Even Mr Brown’s courage becomes, in these circumstances, a liability: he leads his troops over the top at the very time when the only sensible thing is to sit tight and devise a new plan of attack.
Any Labour MP who watched Mr Brown’s performance on the Andrew Marr show yesterday morning will have been driven to the conclusion that the only sensible thing to do with this Prime Minister is to shoot him in the back. For if Labour’s situation looked bad before Mr Brown mounted this operation, it looked a lot worse afterwards.
There was a pitiful absence of any element of surprise: Mr Brown launched his offensive long after dawn and everyone could see him stumbling, revolver in hand, towards the enemy lines. He was a sitting duck.
This is vivid and enjoyable writing, but the historical parallel has just a couple of flaws:
- Whatever the morale of the British Army during the Great War, and it obviously varied according to the situation, the morale of the other combatant armies was usually worse. The British Army was the only major force never to undergo large-scale mutinies.

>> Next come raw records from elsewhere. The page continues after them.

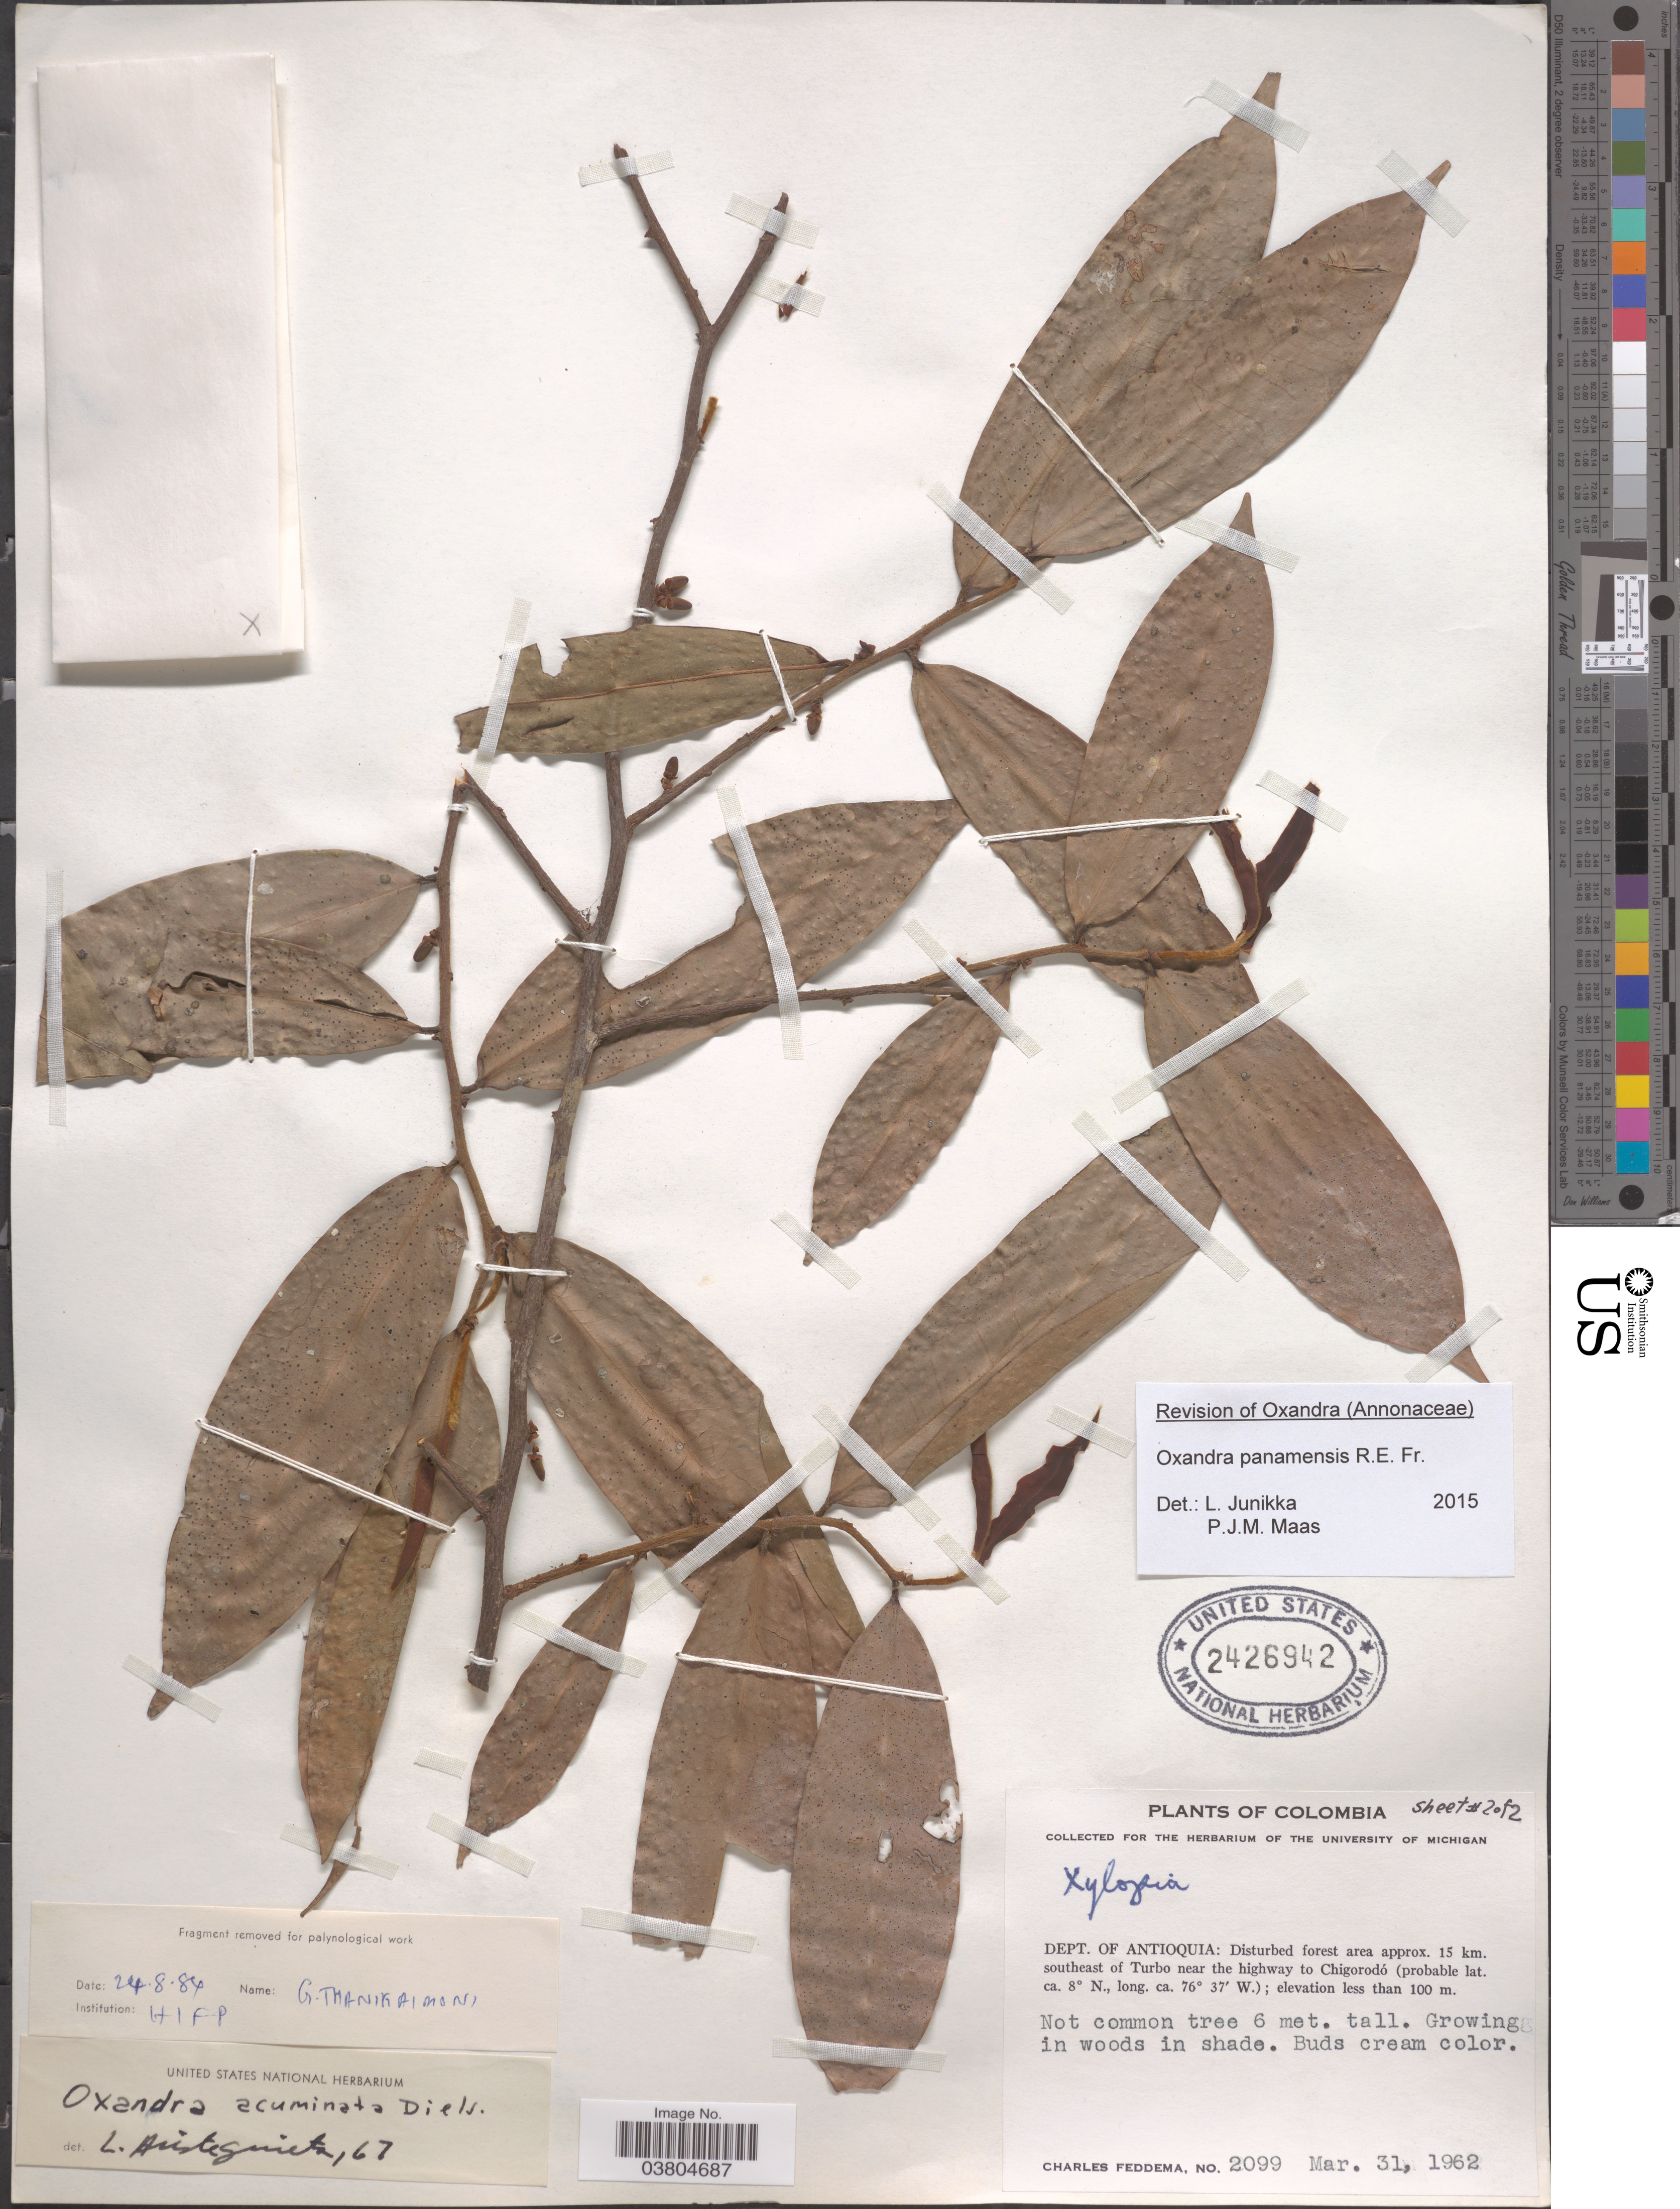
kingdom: Plantae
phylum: Tracheophyta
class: Magnoliopsida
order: Magnoliales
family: Annonaceae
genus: Oxandra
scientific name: Oxandra panamensis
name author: R.E. Fr.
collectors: C. Feddema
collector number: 2099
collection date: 1962-03-31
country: Colombia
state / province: Antioquia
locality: Dept. of Antioquia: Disturbed forest area approx. 15 km. southeast of Turbo near the highway to Chigorodó,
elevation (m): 100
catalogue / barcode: US 2426942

- The British Army actually became rather good at developing new tactics to cope with the conditions of trench warfare.
- Mr Gimson wants to present Brown as a hopeless donkey – but is he a General plotting incompetent strategy or a front-line officer having to carry out a hopeless raid? He can’t be both, surely.
- In the end, it was largely the actions of the British army that won the war for the Allies during the last hundred days of fighting in 1918.
What Mr Gimson refers us to is the Blackadder version of the War, a cultural myth so powerful that mere historical analysis stands no chance against it. It is a myth that encapsulates modern feelings about War, about class, and about the folly of leaders. There is a lot to be said for the values that the myth encapsulates.
The myth is now such accepted wisdom that there is probably little use pointing out that Oh What a Lovely War is mostly inaccurate, or that Pat Barker’s novels tend to be a bit on the fanciful side. People believe what they need to believe, and they’ll go on believing it, usually.
Yet anyone who really delves into the period discovers that the facts are stranger and more complicated than themyth. And discovering about them is fun.